* **What the task asks**:
Format the material as a Markdown table with two columns, Row and Text. Start at the line containing "Mulai Bandingkan", end at the line containing "Berlangganan Duwitmu", give each line its own numbered row, and omit blank lines.
============
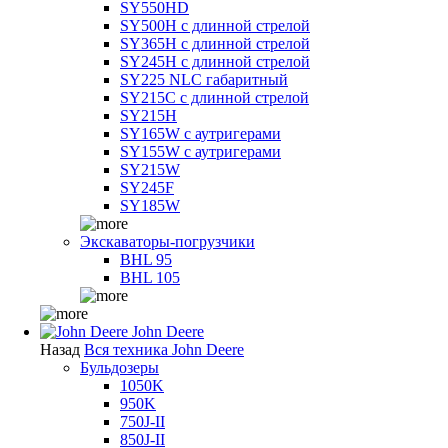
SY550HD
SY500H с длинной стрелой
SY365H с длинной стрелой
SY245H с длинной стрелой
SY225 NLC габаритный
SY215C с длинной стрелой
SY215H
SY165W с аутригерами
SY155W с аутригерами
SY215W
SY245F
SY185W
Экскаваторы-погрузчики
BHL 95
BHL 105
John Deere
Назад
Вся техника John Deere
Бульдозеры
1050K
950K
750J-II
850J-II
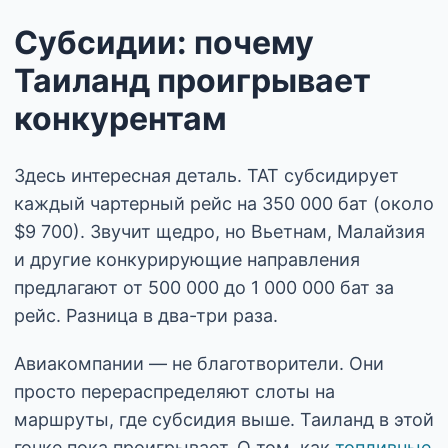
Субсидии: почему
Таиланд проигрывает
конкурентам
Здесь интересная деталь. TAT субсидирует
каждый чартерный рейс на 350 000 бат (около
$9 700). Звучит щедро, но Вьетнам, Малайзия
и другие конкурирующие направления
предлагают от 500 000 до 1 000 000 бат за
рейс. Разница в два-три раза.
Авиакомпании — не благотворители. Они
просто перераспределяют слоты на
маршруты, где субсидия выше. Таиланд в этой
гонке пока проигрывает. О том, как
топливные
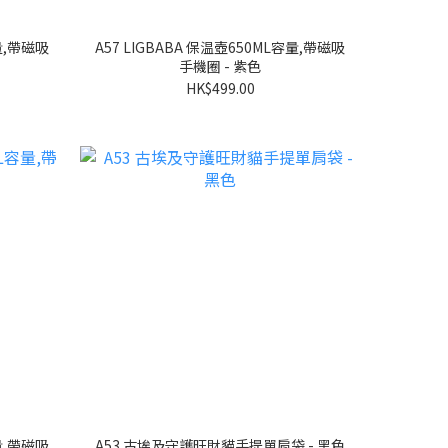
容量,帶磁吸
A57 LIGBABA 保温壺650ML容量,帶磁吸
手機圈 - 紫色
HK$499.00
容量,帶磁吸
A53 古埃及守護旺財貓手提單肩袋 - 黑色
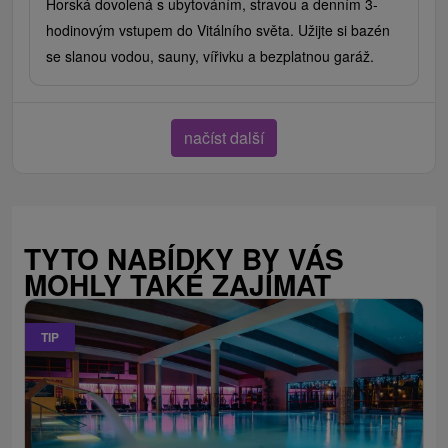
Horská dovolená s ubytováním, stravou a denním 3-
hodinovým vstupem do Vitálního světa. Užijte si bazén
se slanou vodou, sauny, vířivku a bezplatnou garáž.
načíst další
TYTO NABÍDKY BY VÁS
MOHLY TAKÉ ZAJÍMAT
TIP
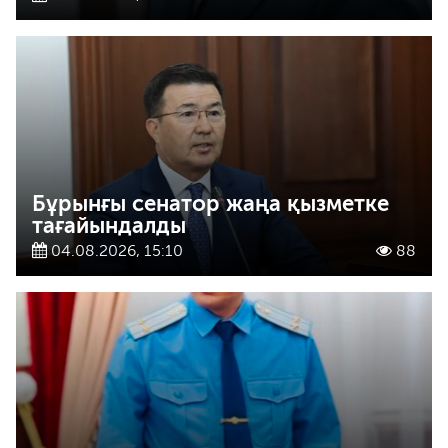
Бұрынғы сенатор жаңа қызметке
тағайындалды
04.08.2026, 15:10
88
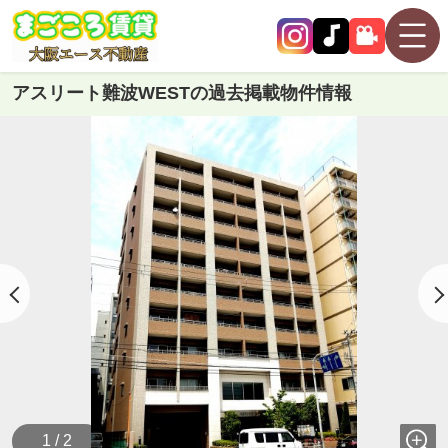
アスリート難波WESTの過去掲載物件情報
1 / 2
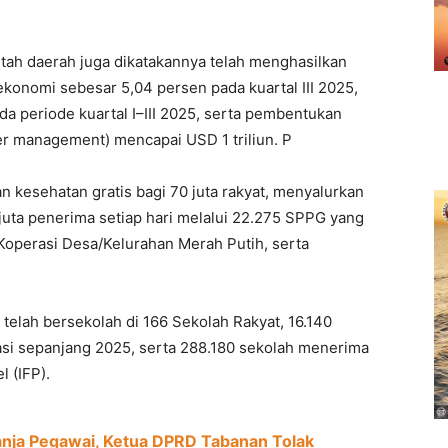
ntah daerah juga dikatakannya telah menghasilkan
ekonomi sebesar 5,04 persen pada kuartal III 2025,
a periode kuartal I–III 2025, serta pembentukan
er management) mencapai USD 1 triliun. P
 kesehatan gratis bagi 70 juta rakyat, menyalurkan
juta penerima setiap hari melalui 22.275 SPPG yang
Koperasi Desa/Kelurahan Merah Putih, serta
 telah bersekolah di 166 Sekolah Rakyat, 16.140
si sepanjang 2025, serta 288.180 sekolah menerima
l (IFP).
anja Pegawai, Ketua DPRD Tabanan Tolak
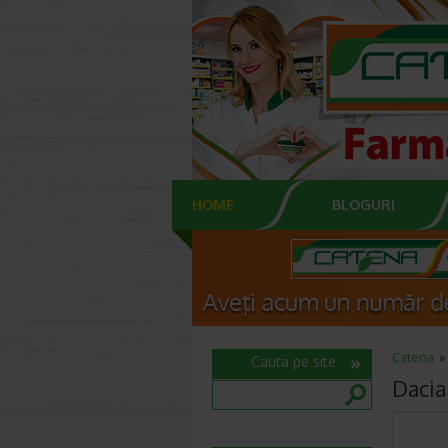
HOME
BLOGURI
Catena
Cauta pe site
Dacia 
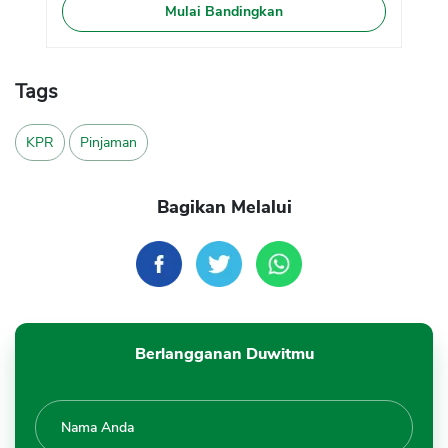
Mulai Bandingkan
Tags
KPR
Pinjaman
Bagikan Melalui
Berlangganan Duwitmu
============
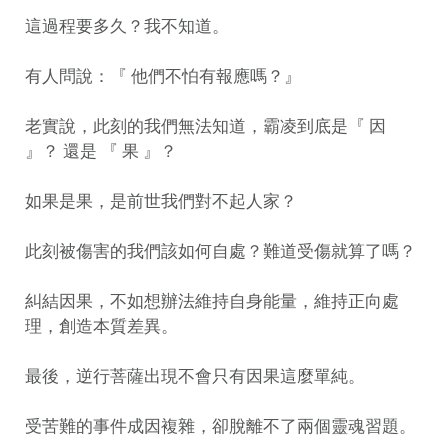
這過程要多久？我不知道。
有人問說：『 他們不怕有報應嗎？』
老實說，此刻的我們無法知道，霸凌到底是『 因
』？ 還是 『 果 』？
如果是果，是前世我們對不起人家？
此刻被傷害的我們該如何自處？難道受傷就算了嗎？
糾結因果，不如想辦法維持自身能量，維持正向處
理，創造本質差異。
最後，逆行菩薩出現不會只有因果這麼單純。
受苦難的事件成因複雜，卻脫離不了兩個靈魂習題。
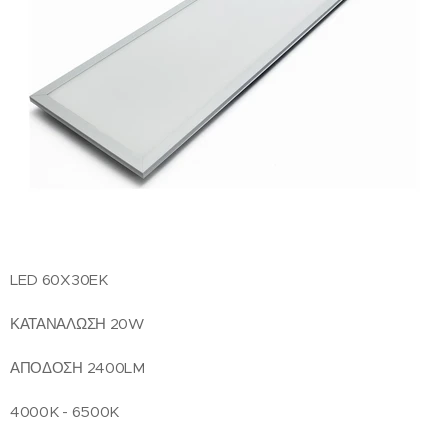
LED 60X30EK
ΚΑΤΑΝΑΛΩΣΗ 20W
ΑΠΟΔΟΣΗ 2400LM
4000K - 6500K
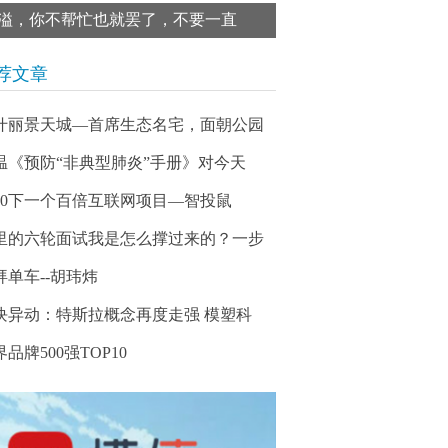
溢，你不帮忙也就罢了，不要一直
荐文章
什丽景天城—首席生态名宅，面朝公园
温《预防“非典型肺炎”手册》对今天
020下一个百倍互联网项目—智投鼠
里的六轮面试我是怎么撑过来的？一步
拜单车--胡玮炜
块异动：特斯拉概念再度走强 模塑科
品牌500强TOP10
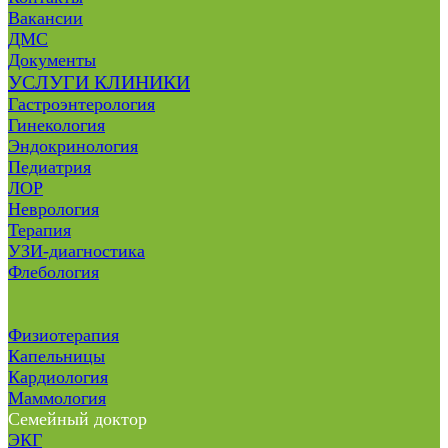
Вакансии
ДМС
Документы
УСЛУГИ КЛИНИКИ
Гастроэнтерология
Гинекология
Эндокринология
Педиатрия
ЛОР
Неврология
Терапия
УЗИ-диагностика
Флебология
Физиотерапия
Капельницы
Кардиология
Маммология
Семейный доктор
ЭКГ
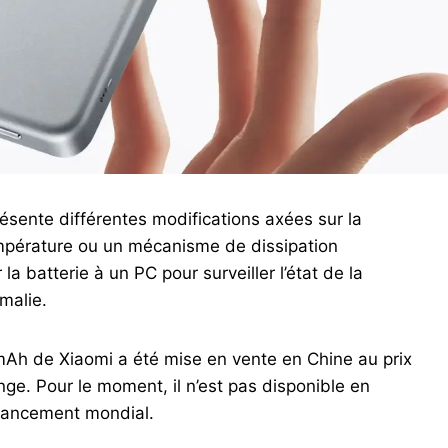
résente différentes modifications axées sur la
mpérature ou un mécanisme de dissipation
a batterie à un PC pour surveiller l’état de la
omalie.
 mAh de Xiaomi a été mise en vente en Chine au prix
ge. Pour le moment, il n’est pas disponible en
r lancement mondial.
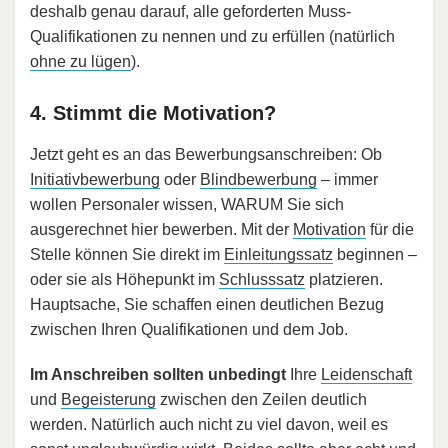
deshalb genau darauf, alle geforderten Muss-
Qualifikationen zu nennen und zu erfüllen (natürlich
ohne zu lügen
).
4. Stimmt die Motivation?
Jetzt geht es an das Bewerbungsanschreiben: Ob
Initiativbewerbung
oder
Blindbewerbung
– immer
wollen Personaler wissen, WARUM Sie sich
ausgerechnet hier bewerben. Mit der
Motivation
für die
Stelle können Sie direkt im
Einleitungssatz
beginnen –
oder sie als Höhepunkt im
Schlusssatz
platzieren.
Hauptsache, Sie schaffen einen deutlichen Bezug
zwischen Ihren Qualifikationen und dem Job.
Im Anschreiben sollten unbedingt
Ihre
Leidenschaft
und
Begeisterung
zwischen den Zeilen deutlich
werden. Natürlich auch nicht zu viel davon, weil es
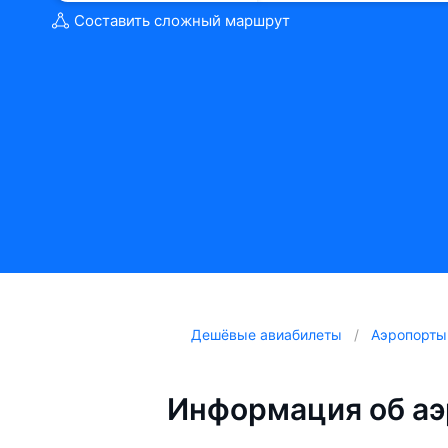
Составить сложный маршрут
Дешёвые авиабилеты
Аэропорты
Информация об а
============
* **Answer section**:
| Row | Text |
|---|---|
| 1 | Mulai Bandingkan |
| 2 | Tags |
| 3 | KPR |
| 4 | Pinjaman |
| 5 | Bagikan Melalui |
| 6 | Berlangganan Duwitmu |